Excerpted text Start Marker

This uses Hypothesis's stateful testing to generate random repository
operations and test Mercurial using them, both to see if there are any
unexpected errors and to compare different versions of it."""

import os
import subprocess
import sys

# Only run if slow tests are allowed
if subprocess.call(['python', '%s/hghave' % os.environ['TESTDIR'],
                    'slow']):
    sys.exit(80)

# These tests require Hypothesis and pytz to be installed.
# Running 'pip install hypothesis pytz' will achieve that.
# Note: This won't work if you're running Python < 2.7.
try:
    from hypothesis.extra.datetime import datetimes
except ImportError:
    sys.stderr.write("skipped: hypothesis or pytz not installed" + os.linesep)
    sys.exit(80)

# If you are running an old version of pip you may find that the enum34
# backport is not installed automatically. If so 'pip install enum34' will
# fix this problem.
try:
    import enum
    assert enum  # Silence pyflakes
except ImportError:
    sys.stderr.write("skipped: enum34 not installed" + os.linesep)
    sys.exit(80)

import binascii
from contextlib import contextmanager
import errno
import pipes
import shutil
import silenttestrunner
import subprocess

from hypothesis.errors import HypothesisException
from hypothesis.stateful import (
    rule, RuleBasedStateMachine, Bundle, precondition)
from hypothesis import settings, note, strategies as st
from hypothesis.configuration import set_hypothesis_home_dir
from hypothesis.database import ExampleDatabase

testdir = os.path.abspath(os.environ["TESTDIR"])

# We store Hypothesis examples here rather in the temporary test directory
# so that when rerunning a failing test this always results in refinding the
# previous failure. This directory is in .hgignore and should not be checked in
# but is useful to have for development.
set_hypothesis_home_dir(os.path.join(testdir, ".hypothesis"))

runtests = os.path.join(os.environ["RUNTESTDIR"], "run-tests.py")
testtmp = os.environ["TESTTMP"]
assert os.path.isdir(testtmp)

generatedtests = os.path.join(testdir, "hypothesis-generated")

try:
    os.makedirs(generatedtests)

Excerpted text End Marker
Source data Start Marker

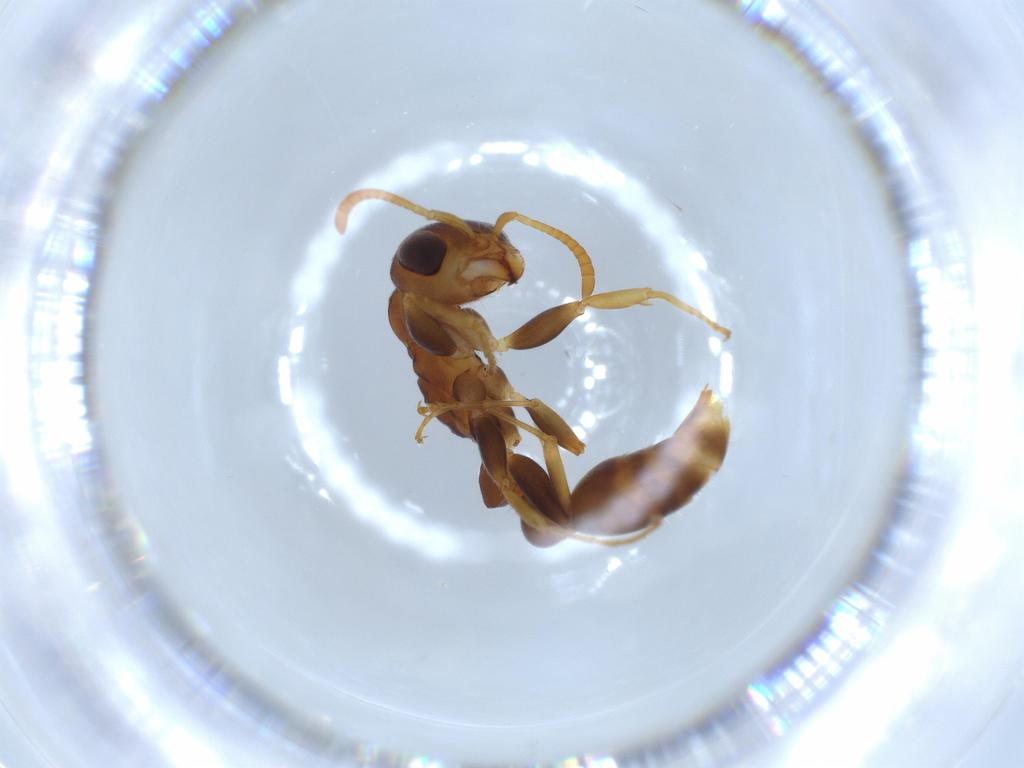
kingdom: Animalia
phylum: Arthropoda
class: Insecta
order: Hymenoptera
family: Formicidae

Source data End Marker
Source data Start Marker

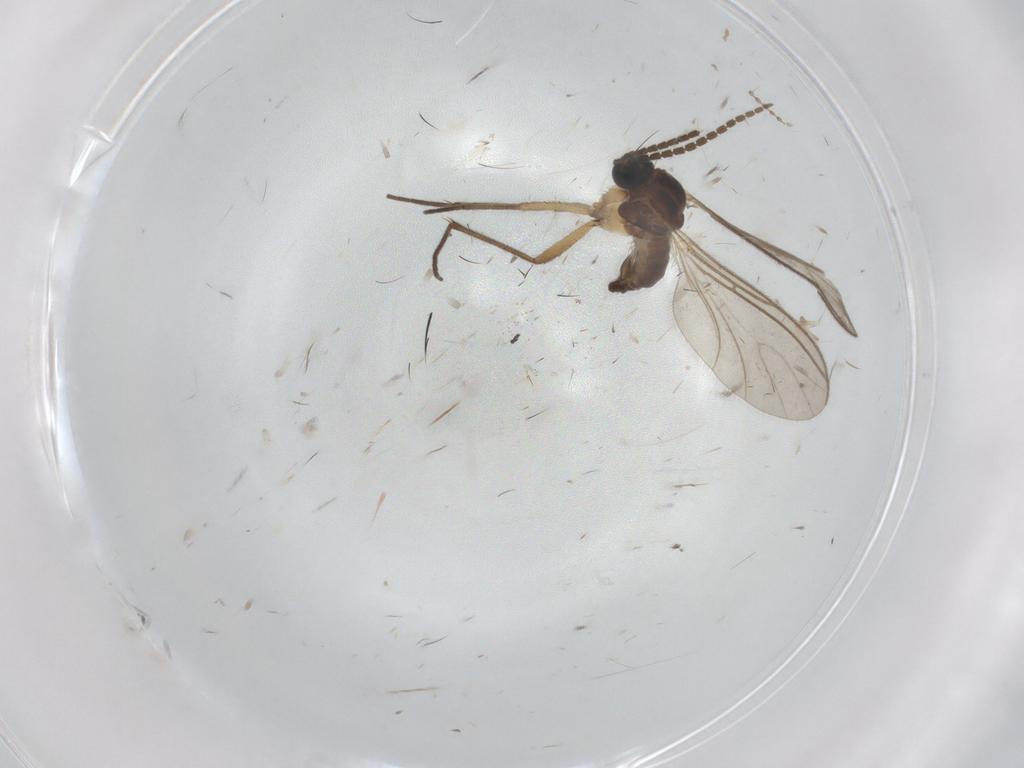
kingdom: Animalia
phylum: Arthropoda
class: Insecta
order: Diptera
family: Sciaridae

Source data End Marker
Source data Start Marker

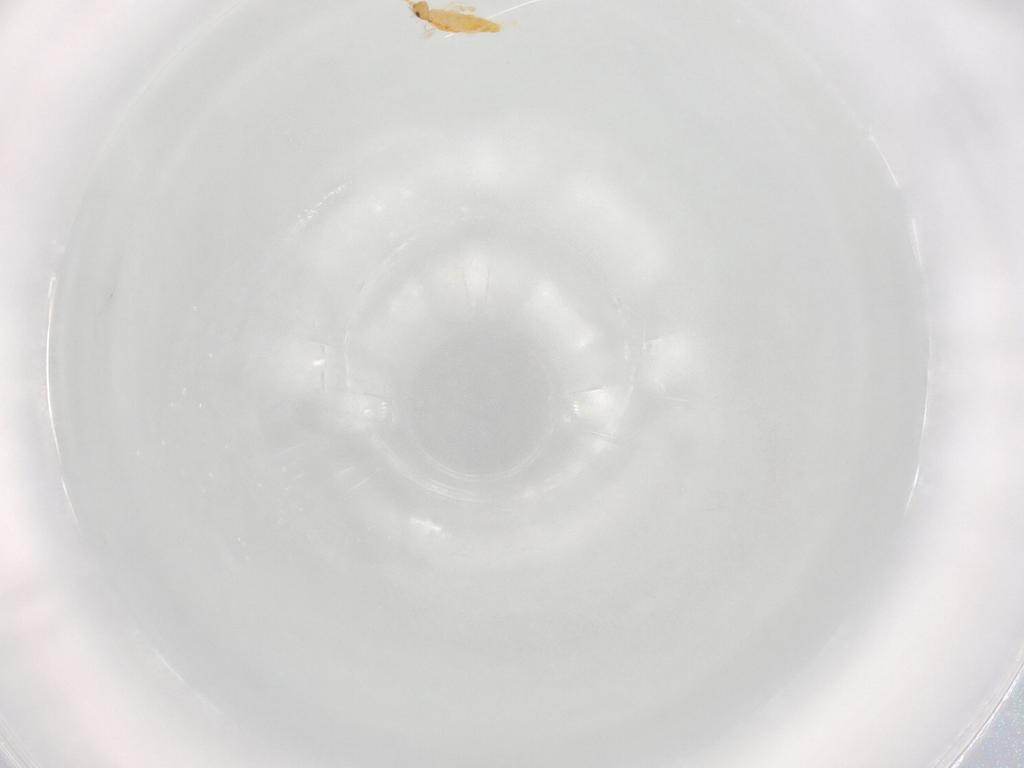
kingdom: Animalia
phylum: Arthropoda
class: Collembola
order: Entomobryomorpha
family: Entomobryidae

Source data End Marker

_Your assignment_:
Answer these questions about the test script excerpt:
1. What command does the excerpt give for installing Hypothesis and pytz?
2. What message goes to standard error when the enum module cannot be imported?
3. Which file is the Hypothesis examples directory listed in?

_Exercise solution_:
1. pip install hypothesis pytz
2. skipped: enum34 not installed
3. .hgignore